Mientras yo asimilaba el hecho de que la reina absoluta durante dos décadas en la modalidad Ligoteo Asalvajado por los bares de Malasaña, hubiera sucumbido ante los encantos de la tecnología, ella relataba sus sinsabores: que si quieren acostarse conmigo sin tan siquiera charlar, que vaya panda de tíos egoístas en la cama, que cuando cometo el error de contarles por mensaje que soy escritora y profesora de universidad, me bloquean ipso facto...
Antes de que servidora pudiera reaccionar, el otro integrante, también escritor, comentó extrañado que, cuando él les decía a ellas sobre su oficio, todo lo que recibía eran halagos: "Qué listo". "Qué interesante". "Cuéntame más".
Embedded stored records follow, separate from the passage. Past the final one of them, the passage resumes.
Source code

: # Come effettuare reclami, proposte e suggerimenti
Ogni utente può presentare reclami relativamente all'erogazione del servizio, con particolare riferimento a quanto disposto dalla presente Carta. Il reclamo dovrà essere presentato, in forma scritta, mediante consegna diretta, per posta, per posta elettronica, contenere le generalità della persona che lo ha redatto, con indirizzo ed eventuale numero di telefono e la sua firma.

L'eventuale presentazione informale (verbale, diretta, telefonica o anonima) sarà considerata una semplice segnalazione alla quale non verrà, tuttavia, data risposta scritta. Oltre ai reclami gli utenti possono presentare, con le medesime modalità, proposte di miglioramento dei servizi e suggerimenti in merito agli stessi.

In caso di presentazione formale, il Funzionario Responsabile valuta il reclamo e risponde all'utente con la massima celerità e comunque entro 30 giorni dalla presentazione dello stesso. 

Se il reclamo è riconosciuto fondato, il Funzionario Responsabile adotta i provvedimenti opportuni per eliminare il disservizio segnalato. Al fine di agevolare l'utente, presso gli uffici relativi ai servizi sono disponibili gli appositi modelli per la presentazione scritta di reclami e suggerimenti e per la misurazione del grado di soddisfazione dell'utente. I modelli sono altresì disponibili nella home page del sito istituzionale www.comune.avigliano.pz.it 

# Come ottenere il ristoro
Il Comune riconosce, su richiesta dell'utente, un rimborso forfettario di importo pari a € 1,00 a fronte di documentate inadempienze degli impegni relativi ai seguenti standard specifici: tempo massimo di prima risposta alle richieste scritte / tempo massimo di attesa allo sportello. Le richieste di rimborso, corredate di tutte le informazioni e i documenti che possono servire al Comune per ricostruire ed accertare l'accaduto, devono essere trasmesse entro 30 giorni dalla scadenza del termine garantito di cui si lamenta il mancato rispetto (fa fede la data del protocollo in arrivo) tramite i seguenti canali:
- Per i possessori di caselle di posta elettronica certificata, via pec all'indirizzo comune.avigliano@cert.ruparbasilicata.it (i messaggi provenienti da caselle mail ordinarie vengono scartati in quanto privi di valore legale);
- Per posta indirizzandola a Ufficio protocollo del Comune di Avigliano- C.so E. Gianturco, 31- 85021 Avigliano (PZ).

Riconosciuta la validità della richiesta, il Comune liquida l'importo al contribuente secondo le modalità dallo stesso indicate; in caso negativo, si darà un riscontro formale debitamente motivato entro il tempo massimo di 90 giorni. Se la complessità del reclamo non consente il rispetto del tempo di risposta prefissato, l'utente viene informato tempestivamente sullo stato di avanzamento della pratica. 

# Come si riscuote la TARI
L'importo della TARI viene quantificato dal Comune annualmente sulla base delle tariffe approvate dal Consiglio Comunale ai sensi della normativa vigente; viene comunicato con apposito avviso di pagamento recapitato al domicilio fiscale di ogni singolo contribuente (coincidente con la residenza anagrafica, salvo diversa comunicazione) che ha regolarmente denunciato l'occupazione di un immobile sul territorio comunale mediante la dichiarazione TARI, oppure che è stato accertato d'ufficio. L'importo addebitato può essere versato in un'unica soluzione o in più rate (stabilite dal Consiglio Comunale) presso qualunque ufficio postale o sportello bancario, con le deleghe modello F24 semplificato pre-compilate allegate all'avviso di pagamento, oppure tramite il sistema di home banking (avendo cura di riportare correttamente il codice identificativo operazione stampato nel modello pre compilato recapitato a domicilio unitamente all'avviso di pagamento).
Él es usuario de la aplicación desde hace tiempo. Él es de los que quedan, charlan, toman cervezas y, si la cosa se da bien, acaba en revolcón. No necesariamente en la primera cita. Ni en la segunda. En su caso, los problemas llegan cuando ellas quieren más. Ellas, que quieren un novio, se maravillan ante el espécimen que no pretende meterse en sus bragas a los cinco minutos de conocerse. Él no quiere solo sexo, pero tampoco busca pareja. Ellas no lo entienden: desastre que te crió.
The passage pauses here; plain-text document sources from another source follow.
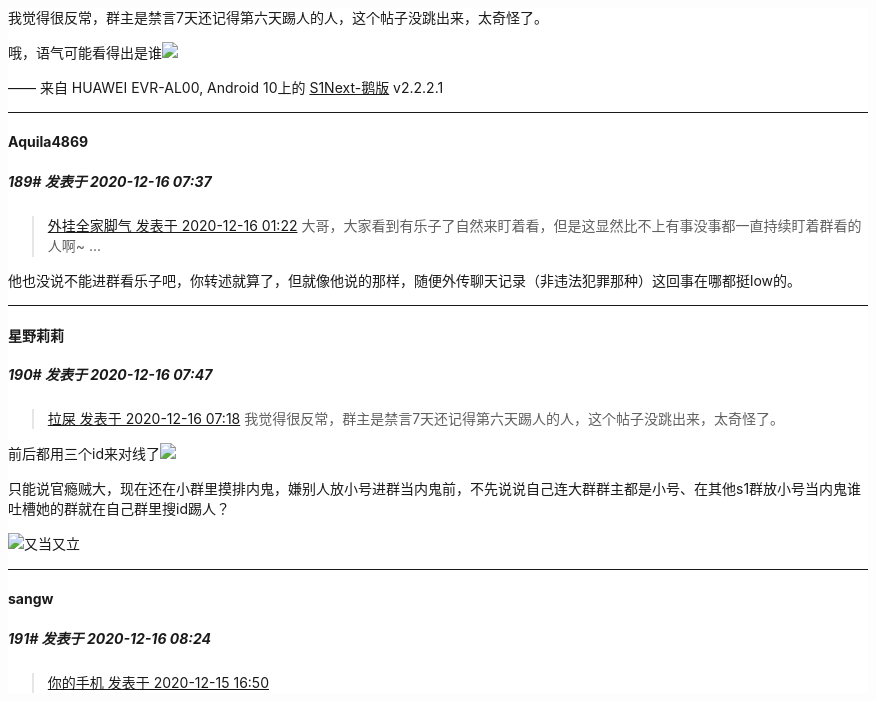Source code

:
我觉得很反常，群主是禁言7天还记得第六天踢人的人，这个帖子没跳出来，太奇怪了。


哦，语气可能看得出是谁<img src="https://static.saraba1st.com/image/smiley/face2017/031.png" referrerpolicy="no-referrer">

—— 来自 HUAWEI EVR-AL00, Android 10上的 [S1Next-鹅版](https://github.com/ykrank/S1-Next/releases) v2.2.2.1


-----

####  Aquila4869  
##### 189#       发表于 2020-12-16 07:37


<blockquote><a href="httphttps://bbs.saraba1st.com/2b/forum.php?mod=redirect&amp;goto=findpost&amp;pid=49735289&amp;ptid=1916064" target="_blank">外挂全家脚气 发表于 2020-12-16 01:22</a>
大哥，大家看到有乐子了自然来盯着看，但是这显然比不上有事没事都一直持续盯着群看的人啊~ ...</blockquote>
他也没说不能进群看乐子吧，你转述就算了，但就像他说的那样，随便外传聊天记录（非违法犯罪那种）这回事在哪都挺low的。


-----

####  星野莉莉  
##### 190#       发表于 2020-12-16 07:47


<blockquote><a href="httphttps://bbs.saraba1st.com/2b/forum.php?mod=redirect&amp;goto=findpost&amp;pid=49735903&amp;ptid=1916064" target="_blank">拉屎 发表于 2020-12-16 07:18</a>
我觉得很反常，群主是禁言7天还记得第六天踢人的人，这个帖子没跳出来，太奇怪了。</blockquote>
前后都用三个id来对线了<img src="https://static.saraba1st.com/image/smiley/face2017/215.gif" referrerpolicy="no-referrer">

只能说官瘾贼大，现在还在小群里摸排内鬼，嫌别人放小号进群当内鬼前，不先说说自己连大群群主都是小号、在其他s1群放小号当内鬼谁吐槽她的群就在自己群里搜id踢人？

<img src="https://static.saraba1st.com/image/smiley/face2017/047.png" referrerpolicy="no-referrer">又当又立


-----

####  sangw  
##### 191#       发表于 2020-12-16 08:24


<blockquote><a href="httphttps://bbs.saraba1st.com/2b/forum.php?mod=redirect&amp;goto=findpost&amp;pid=49729618&amp;ptid=1916064" target="_blank">你的手机 发表于 2020-12-15 16:50</a>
Le pregunté a mi amiga por qué estaba en la App: "Pues porque todo el mundo está, porque en los bares es dificilísimo ligar, la gente va a lo suyo y, cuando la noche acaba, bucean en el catálogo y, en cinco minutos, sin necesidad de dos horas de ritual de apareamiento, se llevan el regalito a casa. Es la puerta al mundo de la modernidad, un abanico de posibilidades al alcance de tu mano y de lo que no es tu mano. Un montón ingente de tíos haciendo surf, tíos con su perro, tíos en la montaña, tíos en moto. Muchas motos. Muchos músculos. Mucha mentira sobre la edad. No me encanta, pero es lo que hay".
"Ah, vale". No comprendo, pero tampoco juzgo. Las capas, los sayos.
La cosa está clara: hemos clonado la vida en una pantalla, la hemos multiplicado exponencialmente y nos encontramos con la inmensa ¿ventaja? de contemplar treinta jetos en un minuto, de tontear con diez al mismo tiempo sin que nadie se entere, de poder soltar la mayor ordinariez del mundo escondidos tras la cobardía de una foto falsa y un teléfono de plástico.
Puedes darte media vuelta virtual y desaparecer, sin ponerte colorado, cuando tu interlocutor no es lo suficientemente guapo, vicioso, tonto o listo. Y aún hay quien se extraña ante ciertos movimientos. Los humanos no valoramos lo barato, las prendas de saldo. Y esto es una rebaja continua, sin fecha de finalización. Tengo una hora libre, a ver si fornico. Telepizzas sexuales. Putas gratis.
Es rápido, es fácil, es cómodo. Y engancha. Y luego lo de los baretos se convierte en una cosa muy pesada y muy innecesaria. Atrás quedaron las historias, las sonrisas, las risas, lo inesperado y los SMS que salían a veinticinco céntimos. Había que elegir dónde invertir.
Ahora decides que tu próxima carne de cañón viva en tu barrio. Para qué perder el tiempo cogiendo el metro. Haces la "metralleta", término que describe la acción de dale like a todo bicho viviente. Alguna de las doscientas fotos caerá. Es pura estadística.
Para colmo de males, las intenciones dispares: busco pareja, busco un polvo rápido, necesito conocer gente, me siento solo, le doy rienda suelta a una fantasía que es solo mía y sobre la que me voy a estrellar, porque eso es lo que pasa cuando tu imaginación incluye a alguien que ni conoces. Y además mientes para conseguir tu objetivo, sea el que sea. Nada puede salir bien. O casi nada.